In Pop Flash, a series of insights into Counter-Strike: Global Offensive [official site], Emily Richardson looks past the amazing clutches and crushing defeats to understand the culture and meta of Valve’s everlasting competitive FPS.
This week I want to go right back to basics. Counter-Stike has been around since 1999, but every week new players log onto the Global Offensive servers. I hope this post will help those players get into the game quickly and enjoy its competitive nature from the start. Have a browse through, try some things, find what works for you. The most important thing is to have fun and enjoy the game whether you’re playing competitively or just for laughs. Obviously, this piece isn’t really aimed at experienced players, but if you’d like to give some extra tips in the comments they’re totally welcome.
This guide covers a few of the basic principles of Counter-Strike: Global Offensive, which are:
Counter-Strike can be an intimidating game at first. You join a match and everyone seems to know the names of all these nifty little hidey-holes that you would never notice at first glance. Your teammates manage to run to the bomb site in less than ten seconds, but you get lost in an air duct and your life is swiftly snuffed out when, emerging on the other side, you find five enemies. To top it off, you had the bomb, and you didn’t even realise. Welcome.
As of a recent patch, you can no longer play competitive CS straight away. You’ll need to play casual modes until you get to rank 3, which serves both as a barrier for hackers and as an introduction to the most basic mechanics for new players.
My very first tip is: Don’t worry about what happens in casual matches. It’s called ‘casual’ for a reason and most players don’t play this mode to win. I’m pretty sure no one will really mind whether you do a silly thing or not. You’re here to learn, and this is the best place for you to do it. So chill out, enjoy, molotov yourself, whatever.

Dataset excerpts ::

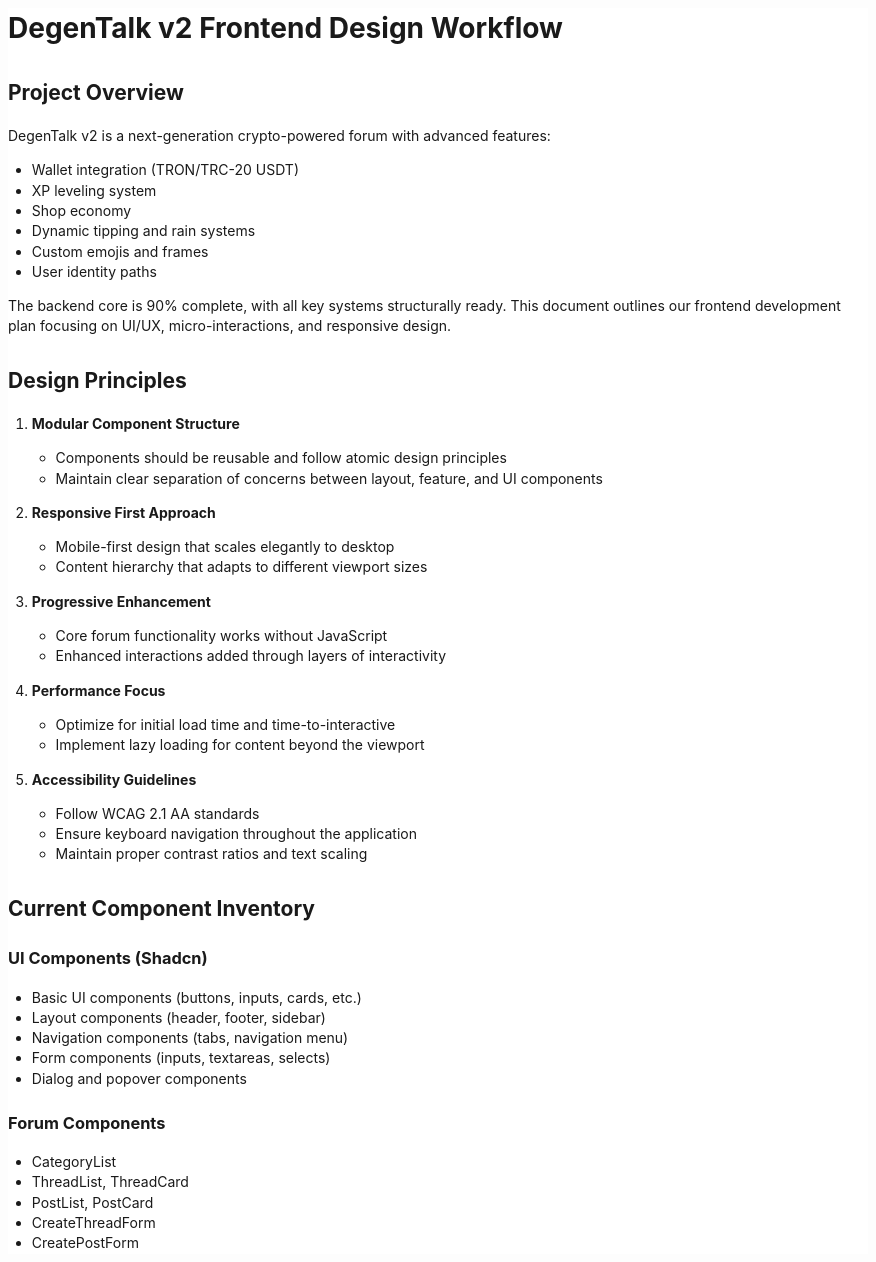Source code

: # DegenTalk v2 Frontend Design Workflow

## Project Overview

DegenTalk v2 is a next-generation crypto-powered forum with advanced features:
- Wallet integration (TRON/TRC-20 USDT)
- XP leveling system
- Shop economy
- Dynamic tipping and rain systems
- Custom emojis and frames
- User identity paths

The backend core is 90% complete, with all key systems structurally ready. This document outlines our frontend development plan focusing on UI/UX, micro-interactions, and responsive design.

## Design Principles

1. **Modular Component Structure**
   - Components should be reusable and follow atomic design principles
   - Maintain clear separation of concerns between layout, feature, and UI components

2. **Responsive First Approach**
   - Mobile-first design that scales elegantly to desktop
   - Content hierarchy that adapts to different viewport sizes

3. **Progressive Enhancement**
   - Core forum functionality works without JavaScript
   - Enhanced interactions added through layers of interactivity

4. **Performance Focus**
   - Optimize for initial load time and time-to-interactive
   - Implement lazy loading for content beyond the viewport

5. **Accessibility Guidelines**
   - Follow WCAG 2.1 AA standards
   - Ensure keyboard navigation throughout the application
   - Maintain proper contrast ratios and text scaling

## Current Component Inventory

### UI Components (Shadcn)
- Basic UI components (buttons, inputs, cards, etc.)
- Layout components (header, footer, sidebar)
- Navigation components (tabs, navigation menu)
- Form components (inputs, textareas, selects)
- Dialog and popover components

### Forum Components
- CategoryList
- ThreadList, ThreadCard
- PostList, PostCard
- CreateThreadForm
- CreatePostForm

Brief 1 ::
Decide whether each statement below agrees with the Counter-Strike guide. Answer yes or no for each, and quote the words from the guide that settle it.
(a) New players must play casual modes until they reach rank 3 before they can play competitive matches.
(b) The guide is written mainly for experienced players.
(c) Most players in casual matches play to win.
Brief 2 ::
Carry on writing the Counter-Strike guide, beginning right after its final sentence.

Written answer 1 ::
(a) Yes: "You’ll need to play casual modes until you get to rank 3"
(b) No: "Obviously, this piece isn’t really aimed at experienced players"
(c) No: "most players don’t play this mode to win"

Written answer 2 ::
The first few skills you need to learn in Counter-Strike are relatively straight forward but not necessarily intuitive if you haven’t played a CS game before. An easy one is to always keep your reticule at head height. But you also need to stand still when shooting to be accurate; you can’t just run and gun like in Call Of Duty. As you improve, you’ll start to get the hang of strafing, stopping, shooting and strafing again. You’ll do this faster and faster, be more and more accurate, and eventually you’ll be doing the CSGO wiggle better than anyone. To learn about basic movement in CSGO, you can watch this great video by TheWarOwl.
Your bullets won’t go in a constant line to wherever your crosshairs are pointing in CS, they move with the recoil of the gun. So new players will want to practice burst fire (shooting a few bullets at a time) to keep recoil low. ‘Spraying’ – that is, just holding the trigger down – is normally reserved for close-quarters combat or submachineguns. When spraying, pull your aim down to compensate for the recoil. If you’ve only spent a few bullets, don’t automatically reload. It’s better to make sure you’re ready for another enemy to pop out. Find a safe place to reload, don’t do it willy nilly. This video by voo can introduce you to tapping, bursting and spraying techniques.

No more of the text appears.